While the law of Illinois is admittedly underdeveloped on this point, I am a great deal less confident than my brothers that Illinois would limit the scope of its unfair trade practices or breach of fiduciary duty torts to the corporate entities which signed the contract. See Lecrone v. Leckrone, 220 Ill. App.3d 372, 162 Ill.Dec. 814, 819, 580 N.E.2d 1233, 1238 (1991). The contract not to compete and not to divulge trade secrets is between CMP and ISPL. However, ISPL was a small organization. The evidence makes clear that Mr. Whitmore, one of the defendants, signed the contract on behalf of ISPL and, as president of ISPL, surely had sufficient responsibility for compliance with the contract to permit a jury to expect he would secure the contemplated agreement of ISPL's employees. A reasonable jury could also conclude that Mr. Van Der Woude, another defendant, had sufficient responsibility in ISPL to make him aware that the essence of CMP's expectation was that neither he nor Mr. Whitmore would use to their own advantage the information procured from CMP while working on its project. There was also significant testimonial evidence from Mr. Cray, CMP's president, that the relationship was considered by all to be one of special trust and not simply a contractual business relationship. See Carey Elec. Contracting, Inc. v. First Nat'l Bank of Elgin, 74 Ill. App.3d 233, 30 Ill.Dec. 104, 108-09, 392 N.E.2d 759, 763-64 (1979). While the Illinois courts have never had to address the precise factual situation, its unfair trade practices and fiduciary duty law appears sufficiently flexible to encompass such a relationship. See Board of Trade v. Dow Jones Co., 108 Ill. App.3d 681, 64 Ill.Dec. 275, 286, 439 N.E.2d 526, 537 (1982), aff'd, 98 Ill.2d 109, 74 Ill.Dec. 582, 456 N.E.2d 84 (1983).

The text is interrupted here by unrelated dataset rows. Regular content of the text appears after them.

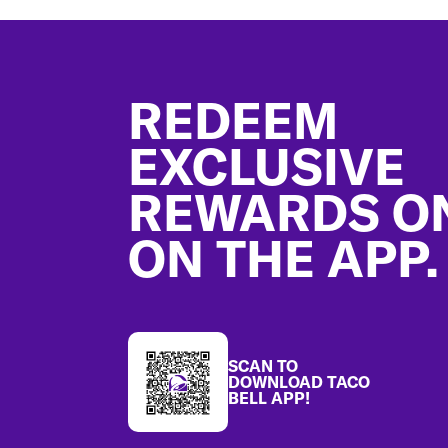
Footer
REDEEM
EXCLUSIVE
REWARDS O
ON THE APP.
SCAN TO
DOWNLOAD TACO
BELL APP!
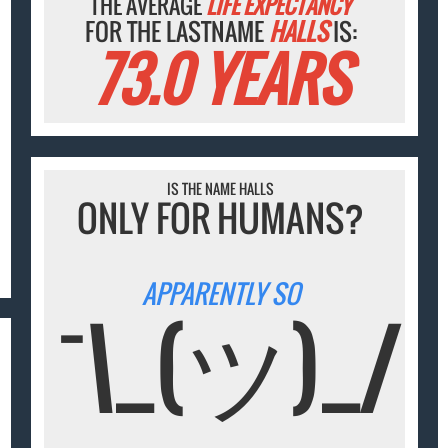
THE AVERAGE
LIFE EXPECTANCY
FOR THE LASTNAME
HALLS
IS:
73.0 YEARS
IS THE NAME HALLS
ONLY FOR HUMANS?
APPARENTLY SO
¯\_(ツ)_/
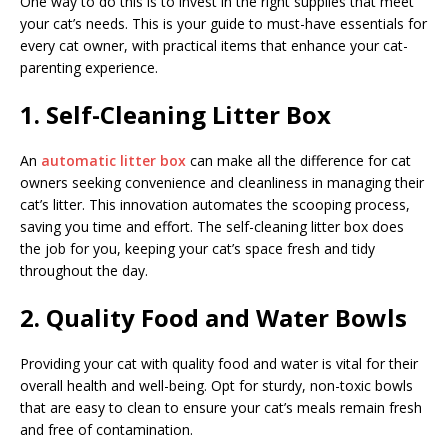
One way to do this is to invest in the right supplies that meet
your cat’s needs. This is your guide to must-have essentials for
every cat owner, with practical items that enhance your cat-
parenting experience.
1. Self-Cleaning Litter Box
An
automatic litter box
can make all the difference for cat
owners seeking convenience and cleanliness in managing their
cat’s litter. This innovation automates the scooping process,
saving you time and effort. The self-cleaning litter box does
the job for you, keeping your cat’s space fresh and tidy
throughout the day.
2. Quality Food and Water Bowls
Providing your cat with quality food and water is vital for their
overall health and well-being. Opt for sturdy, non-toxic bowls
that are easy to clean to ensure your cat’s meals remain fresh
and free of contamination.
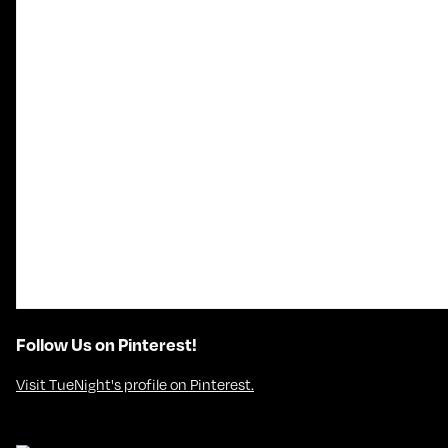
Follow Us on Pinterest!
Visit TueNight's profile on Pinterest.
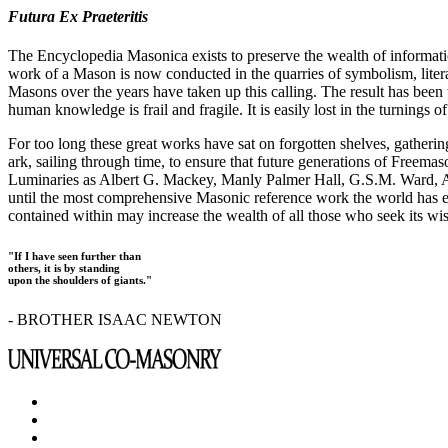
Futura Ex Praeteritis
The Encyclopedia Masonica exists to preserve the wealth of informat
work of a Mason is now conducted in the quarries of symbolism, liter
Masons over the years have taken up this calling. The result has bee
human knowledge is frail and fragile. It is easily lost in the turnings
For too long these great works have sat on forgotten shelves, gatheri
ark, sailing through time, to ensure that future generations of Freem
Luminaries as Albert G. Mackey, Manly Palmer Hall, G.S.M. Ward, Al
until the most comprehensive Masonic reference work the world has ev
contained within may increase the wealth of all those who seek its w
"If I have seen further than
others, it is by standing
upon the shoulders of giants."
- BROTHER ISAAC NEWTON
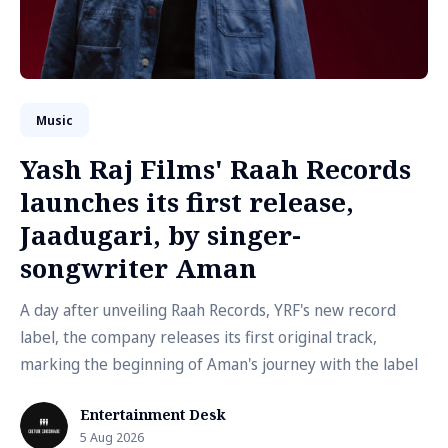
Music
Yash Raj Films' Raah Records
launches its first release,
Jaadugari, by singer-
songwriter Aman
A day after unveiling Raah Records, YRF's new record
label, the company releases its first original track,
marking the beginning of Aman's journey with the label
Entertainment Desk
5 Aug 2026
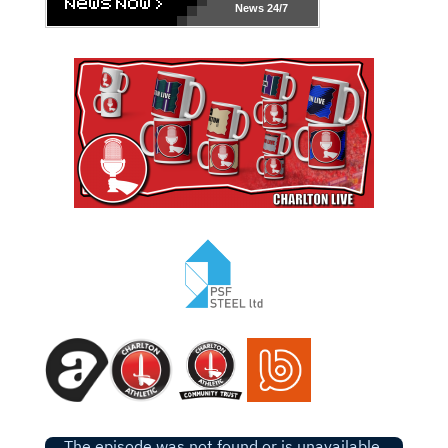
News 24/7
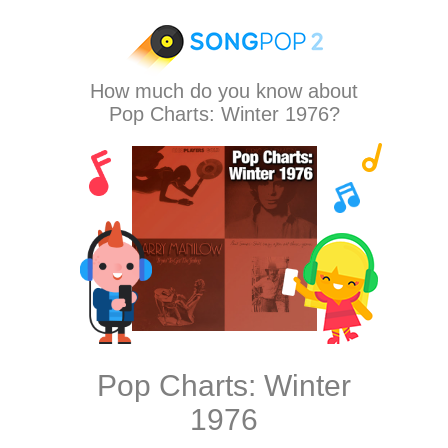
How much do you know about
Pop Charts: Winter 1976?
Pop Charts: Winter
1976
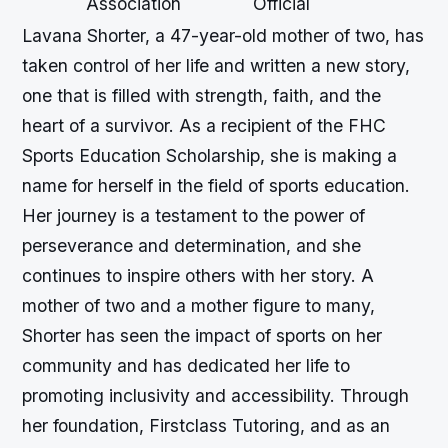
Association
Official
Lavana Shorter, a 47-year-old mother of two, has
taken control of her life and written a new story,
one that is filled with strength, faith, and the
heart of a survivor. As a recipient of the FHC
Sports Education Scholarship, she is making a
name for herself in the field of sports education.
Her journey is a testament to the power of
perseverance and determination, and she
continues to inspire others with her story. A
mother of two and a mother figure to many,
Shorter has seen the impact of sports on her
community and has dedicated her life to
promoting inclusivity and accessibility. Through
her foundation, Firstclass Tutoring, and as an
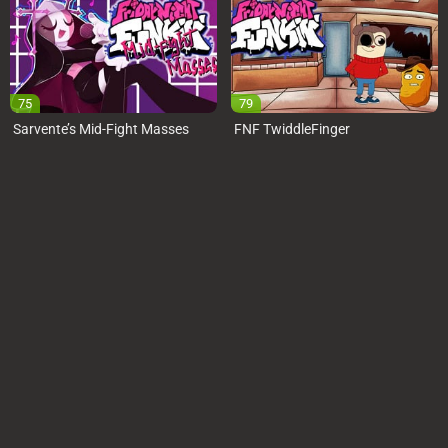
75
79
Sarvente’s Mid-Fight Masses
FNF TwiddleFinger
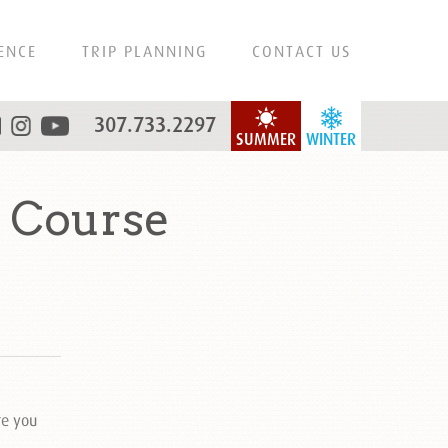
ENCE
TRIP PLANNING
CONTACT US
307.733.2297
SUMMER
WINTER
 Course
re you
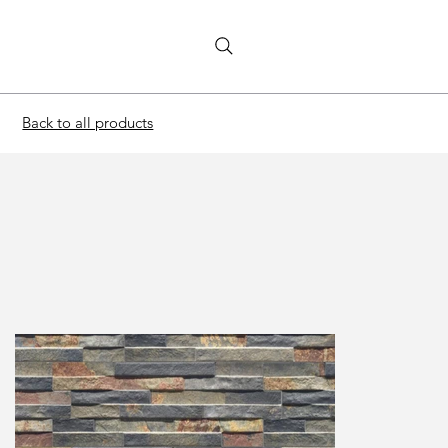
Back to all products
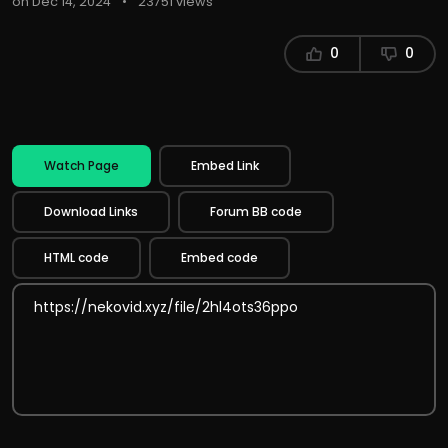
on Dec 14, 2024
•
23751 views
0
0
Watch Page
Embed Link
Download Links
Forum BB code
HTML code
Embed code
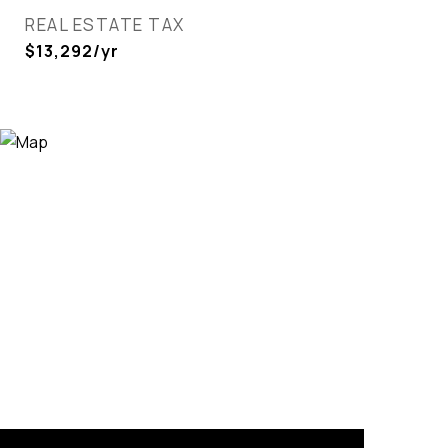
REAL ESTATE TAX
$13,292/yr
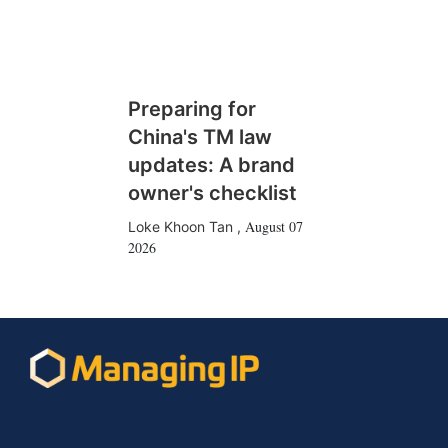
Preparing for
China's TM law
updates: A brand
owner's checklist
August 07
Loke Khoon Tan
,
2026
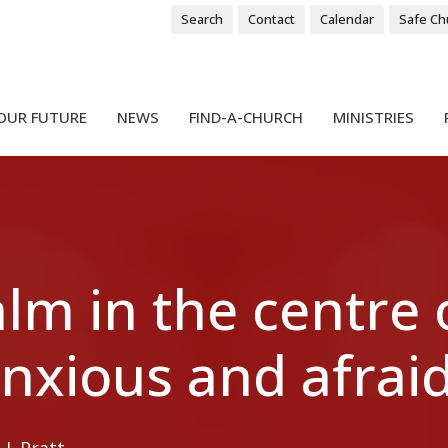
Search
Contact
Calendar
Safe Ch
OUR FUTURE
NEWS
FIND-A-CHURCH
MINISTRIES
lm in the centre 
nxious and afraid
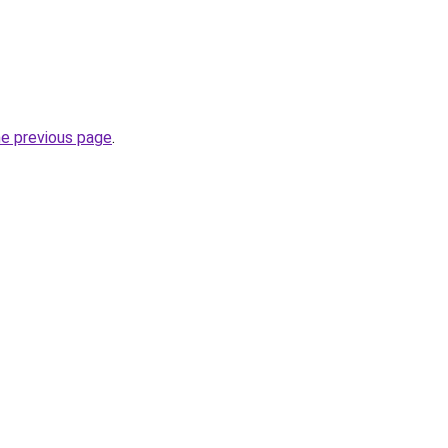
he previous page
.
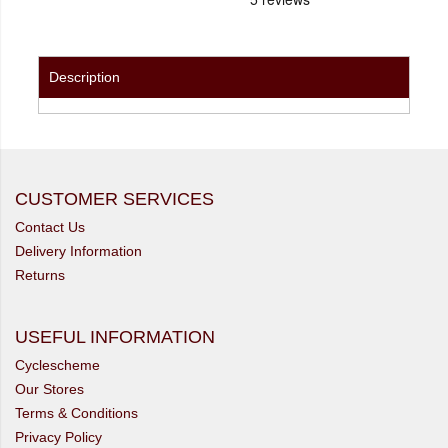
Description
CUSTOMER SERVICES
Contact Us
Delivery Information
Returns
USEFUL INFORMATION
Cyclescheme
Our Stores
Terms & Conditions
Privacy Policy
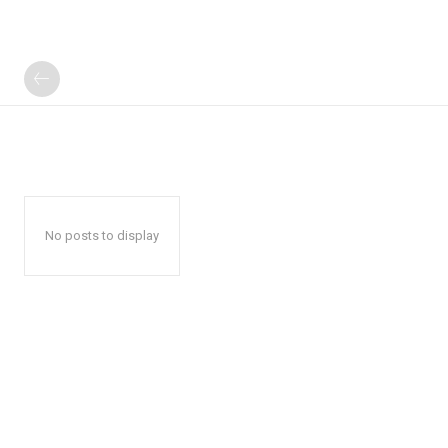
No posts to display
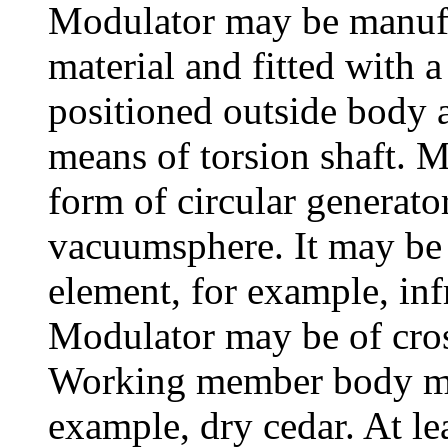
Modulator may be manufa
material and fitted with 
positioned outside body 
means of torsion shaft. 
form of circular generato
vacuumsphere. It may be
element, for example, infr
Modulator may be of cros
Working member body may
example, dry cedar. At le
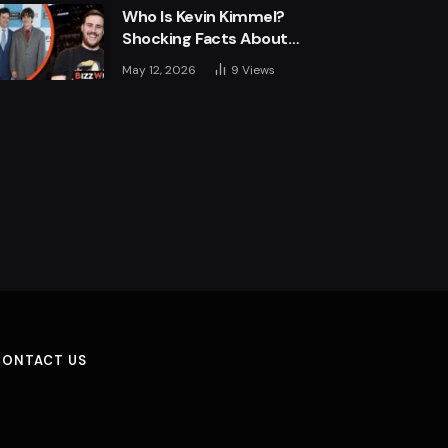
Who Is Kevin Kimmel?
Shocking Facts About
Jimmy Kimmel’s Son
May 12, 2026
9
Views
CONTACT US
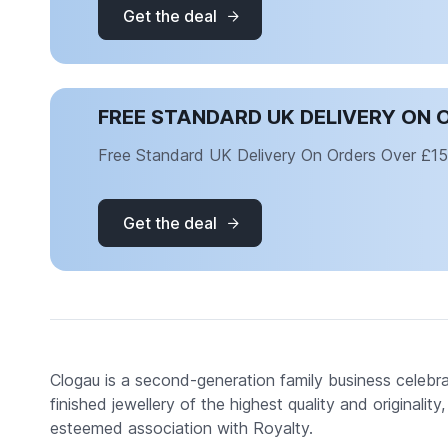
Get the deal
FREE STANDARD UK DELIVERY ON 
Free Standard UK Delivery On Orders Over £1
Get the deal
Clogau is a second-generation family business celebr
finished jewellery of the highest quality and originalit
esteemed association with Royalty.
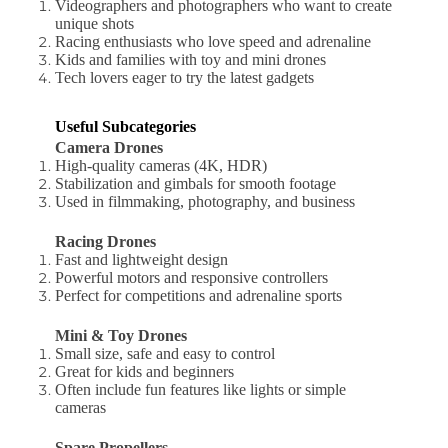
Videographers and photographers who want to create
unique shots
Racing enthusiasts who love speed and adrenaline
Kids and families with toy and mini drones
Tech lovers eager to try the latest gadgets
Useful Subcategories
Camera Drones
High-quality cameras (4K, HDR)
Stabilization and gimbals for smooth footage
Used in filmmaking, photography, and business
Racing Drones
Fast and lightweight design
Powerful motors and responsive controllers
Perfect for competitions and adrenaline sports
Mini & Toy Drones
Small size, safe and easy to control
Great for kids and beginners
Often include fun features like lights or simple
cameras
Spare Propellers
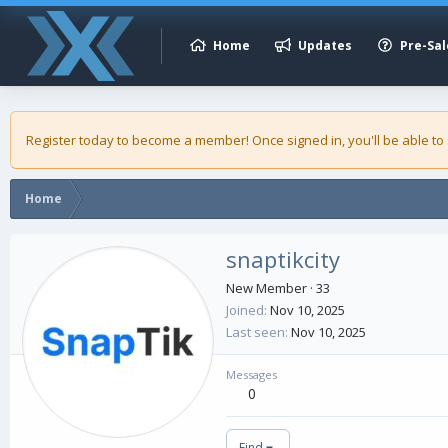
Home
Updates
Pre-Sal
Register today to become a member! Once signed in, you'll be able to
Home
snaptikcity
New Member
·
33
Joined
Nov 10, 2025
Last seen
Nov 10, 2025
Messages
0
Find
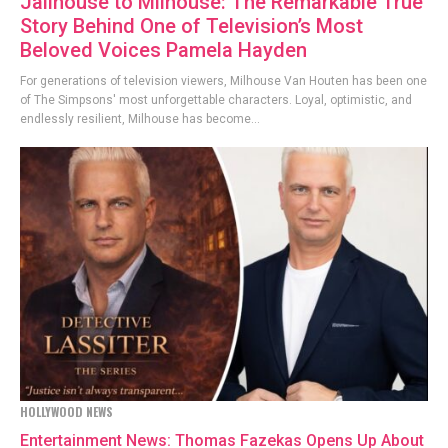
Jailhouse to Milhouse: The Remarkable True
Story Behind One of Television’s Most
Beloved Voices Pamela Hayden
For generations of television viewers, Milhouse Van Houten has been one
of The Simpsons' most unforgettable characters. Loyal, optimistic, and
endlessly resilient, Milhouse has become...
HOLLYWOOD NEWS
Entertainment News: Thomas Fazekas Opens Up About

While I am able to accept the plaintiff's argument with respect to the breach of fiduciary duty count and the unfair trade practices count up to this point, I cannot make the next, and necessary, step with it. According to the amended complaint, the plaintiff alleges that the gravamen of these counts is the use of trade secrets and other confidential information. As noted earlier, there is no support in the record for this allegation. I believe that, under the facts of this case, Illinois law might find a breach of fiduciary duty in the defendants' competing against the plaintiff after the termination of this close and confidential business arrangement. However, the complaint does not allege, in these two counts, that the defendants breached their duties by competing against the plaintiff.
On this basis, I join the judgment of the court.